The brief nod of sympathy to Muslims in “The God Complex” did little to offset the weird conflation of faith with superstition and thus irrationality that underpins this antipathy in contemporary Doctor Who. Rory is ceremoniously blessed by the Doctor as being free of faith – apparently neither his faith in his wife nor his faith in medicine qualify, for reasons that are never explored. This episode rests on the assumption that we can reliably divide our beliefs into the reasonable and the unreasonable – Saint Rory is absolved of guilt because his faiths (we are told) are justified and thus non-existent. Everyone else, however, holds beliefs that exceed what is (it is implied) acceptable, and therefore must suffer. It’s a more sophisticated kind of prejudice than Davies offered, but its roots are the same.

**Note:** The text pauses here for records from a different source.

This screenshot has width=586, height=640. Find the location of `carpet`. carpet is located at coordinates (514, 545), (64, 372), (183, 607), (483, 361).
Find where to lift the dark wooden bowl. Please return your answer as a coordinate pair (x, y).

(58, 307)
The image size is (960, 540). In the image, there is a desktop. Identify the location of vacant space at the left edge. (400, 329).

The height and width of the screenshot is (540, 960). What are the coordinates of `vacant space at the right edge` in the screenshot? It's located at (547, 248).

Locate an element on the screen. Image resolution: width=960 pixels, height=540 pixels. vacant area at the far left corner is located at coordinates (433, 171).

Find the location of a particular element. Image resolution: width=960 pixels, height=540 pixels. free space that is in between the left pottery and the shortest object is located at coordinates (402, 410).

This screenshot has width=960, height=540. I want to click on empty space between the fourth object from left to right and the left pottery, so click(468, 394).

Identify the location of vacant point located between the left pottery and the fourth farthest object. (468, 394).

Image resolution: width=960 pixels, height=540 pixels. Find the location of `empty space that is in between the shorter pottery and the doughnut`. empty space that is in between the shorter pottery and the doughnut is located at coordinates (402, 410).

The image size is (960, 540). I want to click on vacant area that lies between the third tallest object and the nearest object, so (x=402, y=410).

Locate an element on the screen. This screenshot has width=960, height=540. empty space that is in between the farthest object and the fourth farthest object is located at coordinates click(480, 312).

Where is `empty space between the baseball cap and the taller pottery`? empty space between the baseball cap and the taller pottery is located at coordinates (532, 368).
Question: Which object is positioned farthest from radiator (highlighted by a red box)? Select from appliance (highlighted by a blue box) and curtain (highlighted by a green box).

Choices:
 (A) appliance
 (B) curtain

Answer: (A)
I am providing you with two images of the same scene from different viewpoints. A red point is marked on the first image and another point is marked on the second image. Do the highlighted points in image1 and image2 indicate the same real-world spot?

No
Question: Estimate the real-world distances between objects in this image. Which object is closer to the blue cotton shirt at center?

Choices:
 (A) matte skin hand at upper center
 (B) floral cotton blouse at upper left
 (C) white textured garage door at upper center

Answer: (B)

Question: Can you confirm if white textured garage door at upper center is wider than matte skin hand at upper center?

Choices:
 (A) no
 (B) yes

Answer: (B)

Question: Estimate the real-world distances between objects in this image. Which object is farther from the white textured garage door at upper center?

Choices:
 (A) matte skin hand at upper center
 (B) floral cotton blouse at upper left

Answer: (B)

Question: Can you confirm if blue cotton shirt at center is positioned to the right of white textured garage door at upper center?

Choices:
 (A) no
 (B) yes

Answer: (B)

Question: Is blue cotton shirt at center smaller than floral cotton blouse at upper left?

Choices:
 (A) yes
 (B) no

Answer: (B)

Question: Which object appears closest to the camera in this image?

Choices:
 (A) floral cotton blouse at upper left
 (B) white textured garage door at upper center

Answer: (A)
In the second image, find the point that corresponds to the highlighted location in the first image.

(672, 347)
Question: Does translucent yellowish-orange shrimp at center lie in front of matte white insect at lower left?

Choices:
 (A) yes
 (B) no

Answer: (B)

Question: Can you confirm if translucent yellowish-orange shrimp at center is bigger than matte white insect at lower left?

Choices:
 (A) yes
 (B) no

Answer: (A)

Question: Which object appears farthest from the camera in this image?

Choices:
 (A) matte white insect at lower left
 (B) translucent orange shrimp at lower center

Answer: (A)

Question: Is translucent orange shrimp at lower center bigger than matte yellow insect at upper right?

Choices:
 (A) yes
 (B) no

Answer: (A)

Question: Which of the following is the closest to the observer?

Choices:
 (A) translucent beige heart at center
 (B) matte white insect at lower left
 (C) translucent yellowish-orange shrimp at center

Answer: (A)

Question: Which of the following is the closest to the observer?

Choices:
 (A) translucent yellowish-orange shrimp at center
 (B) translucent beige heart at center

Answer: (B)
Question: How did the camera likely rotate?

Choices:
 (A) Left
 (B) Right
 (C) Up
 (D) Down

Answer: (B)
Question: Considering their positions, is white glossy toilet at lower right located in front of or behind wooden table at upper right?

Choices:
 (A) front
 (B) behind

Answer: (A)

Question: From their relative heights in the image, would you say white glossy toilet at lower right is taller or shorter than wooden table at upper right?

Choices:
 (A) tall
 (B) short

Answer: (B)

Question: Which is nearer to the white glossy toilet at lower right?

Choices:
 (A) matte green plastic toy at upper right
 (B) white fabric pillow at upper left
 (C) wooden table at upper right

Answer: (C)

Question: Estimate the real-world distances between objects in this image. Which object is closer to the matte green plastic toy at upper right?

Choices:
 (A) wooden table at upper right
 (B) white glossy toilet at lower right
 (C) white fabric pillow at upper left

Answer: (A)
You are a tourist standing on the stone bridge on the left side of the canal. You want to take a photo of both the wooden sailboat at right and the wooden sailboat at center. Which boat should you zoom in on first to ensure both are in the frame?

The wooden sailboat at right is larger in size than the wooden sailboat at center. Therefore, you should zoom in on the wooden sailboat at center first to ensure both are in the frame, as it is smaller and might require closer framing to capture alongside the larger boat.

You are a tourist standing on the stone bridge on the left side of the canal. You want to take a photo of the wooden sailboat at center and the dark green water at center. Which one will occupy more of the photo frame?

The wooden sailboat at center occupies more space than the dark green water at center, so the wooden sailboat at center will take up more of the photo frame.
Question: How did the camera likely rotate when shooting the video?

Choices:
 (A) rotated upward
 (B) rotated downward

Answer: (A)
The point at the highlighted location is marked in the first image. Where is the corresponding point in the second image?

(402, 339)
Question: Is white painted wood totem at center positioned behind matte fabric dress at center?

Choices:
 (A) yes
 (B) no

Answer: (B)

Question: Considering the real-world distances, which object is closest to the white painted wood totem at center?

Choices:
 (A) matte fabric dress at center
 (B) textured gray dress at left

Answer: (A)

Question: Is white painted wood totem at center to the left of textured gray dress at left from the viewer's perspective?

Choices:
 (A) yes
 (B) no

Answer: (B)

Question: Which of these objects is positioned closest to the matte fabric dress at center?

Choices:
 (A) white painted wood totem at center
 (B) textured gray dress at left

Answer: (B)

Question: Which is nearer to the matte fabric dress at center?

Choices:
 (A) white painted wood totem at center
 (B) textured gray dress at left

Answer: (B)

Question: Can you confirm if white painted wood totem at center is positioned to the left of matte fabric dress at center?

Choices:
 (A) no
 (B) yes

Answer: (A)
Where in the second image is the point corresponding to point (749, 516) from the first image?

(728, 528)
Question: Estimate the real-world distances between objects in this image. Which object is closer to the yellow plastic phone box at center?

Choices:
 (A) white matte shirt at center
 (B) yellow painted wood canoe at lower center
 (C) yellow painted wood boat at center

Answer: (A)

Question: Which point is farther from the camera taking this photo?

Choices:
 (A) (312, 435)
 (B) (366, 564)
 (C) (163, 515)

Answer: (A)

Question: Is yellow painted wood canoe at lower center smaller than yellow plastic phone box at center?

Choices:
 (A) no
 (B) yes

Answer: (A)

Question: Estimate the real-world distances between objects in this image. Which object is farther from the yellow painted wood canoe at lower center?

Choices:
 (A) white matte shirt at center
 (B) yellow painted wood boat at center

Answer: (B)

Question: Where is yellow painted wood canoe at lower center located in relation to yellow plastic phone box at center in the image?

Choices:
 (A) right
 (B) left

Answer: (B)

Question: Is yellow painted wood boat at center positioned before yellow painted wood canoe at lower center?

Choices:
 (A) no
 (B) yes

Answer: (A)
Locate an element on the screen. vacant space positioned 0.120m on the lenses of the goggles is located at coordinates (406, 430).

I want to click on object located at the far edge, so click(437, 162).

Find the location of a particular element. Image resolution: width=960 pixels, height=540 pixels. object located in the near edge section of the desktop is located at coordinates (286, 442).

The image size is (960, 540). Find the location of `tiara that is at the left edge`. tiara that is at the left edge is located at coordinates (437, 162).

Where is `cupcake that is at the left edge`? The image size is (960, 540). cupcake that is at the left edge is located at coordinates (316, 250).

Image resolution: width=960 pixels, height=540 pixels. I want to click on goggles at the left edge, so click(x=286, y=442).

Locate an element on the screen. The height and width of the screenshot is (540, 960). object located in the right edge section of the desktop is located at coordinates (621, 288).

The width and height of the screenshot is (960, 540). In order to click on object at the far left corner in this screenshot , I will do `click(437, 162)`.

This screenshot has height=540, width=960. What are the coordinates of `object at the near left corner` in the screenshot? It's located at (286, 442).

It's extremely disappointing when this kind of cartoon caricature of religious belief is offered as entertainment, especially alongside an uncritically professed faith in science and reason. Frankly, I find it utterly implausible that a Time Lord would believe in the kind of gene-supremacy Matt Smith is made to utter near the end of “Closing Time”, as if gene-centric perspectives were factual rather than rhetorical in nature. It is not that faith should be immune from critique, but rather that the forms of faith present in the world today are routinely divided into the good and the bad along lines that originate in ideology. Science fiction is a mirror we hold up to ourselves, and what this show is currently reflecting is our tremendous capacity to absolve our own beliefs while condemning those who believe differently. The Doctor’s other-worldly perspective in classic Who was always rooted in a steadfast rebelliousness against all kinds of dogma, irrespective of its source – there was a sound reason why the presumed impossibility of the bumblebee’s flight was offered by the fourth Doctor as emblematic of his view of the universe.

The biggest problem that Doctor Who suffers under Moffat’s rule, however, is not ideological but pragmatic. While Davies occasionally green lit some very poor stories for development, you could always rely on the Steven Moffat episode to really come through. From the eerie charms of “The Empty Child/The Doctor Dances” to the quirky inventiveness of “Blink”, not to mention the  sublime “The Girl in the Fireplace” (quite possibly the best Doctor Who episode ever written) Moffat was always Davies’ secret weapon, able to assuage any doubt about the quality of the show with blisteringly original tales. But who do you turn to for a dynamite episode when you are Steven Moffat? While there have been fewer dreadful stories under his watch, there have been very few truly great stories, with the possible exceptions of Richard Curtis’ “Vincent and the Doctor” and perhaps (for the fans, at least) Neil Gaiman’s “The Doctor’s Wife”. Moffat’s episodes under his own leadership have been terribly indulgent (although perhaps not as indulgent as Davies' own), and so far we have yet to see the emergence of any great writing talent to replace him.

In all honesty, I can’t say I miss Russell T. Davies – his melodrama was overly laboured and his builds better than his payoffs – but I do miss the Terry Nation-Philip Hinchcliffe-Tom Baker influences that held the Who balloon aloft during his tenure as showrunner. Equivalently, while I can’t say I’m not enjoying the show with Steven Moffat at the helm, I can’t help but feel that Moffat’s best work required someone to tell him ‘no’ from time to time. With the impunity of power has come some sloppy excesses, and it rather seems that the extra demands of producing the show leave him less time to construct his stories as robustly as he did in the past. Regardless, Doctor Who remains one of the few television shows I can actually manage to be excited about watching – even if the recent episodes, more often as not, have left me with a little too much disappointment and not quite enough pride in this, the longest running science fiction series in the world.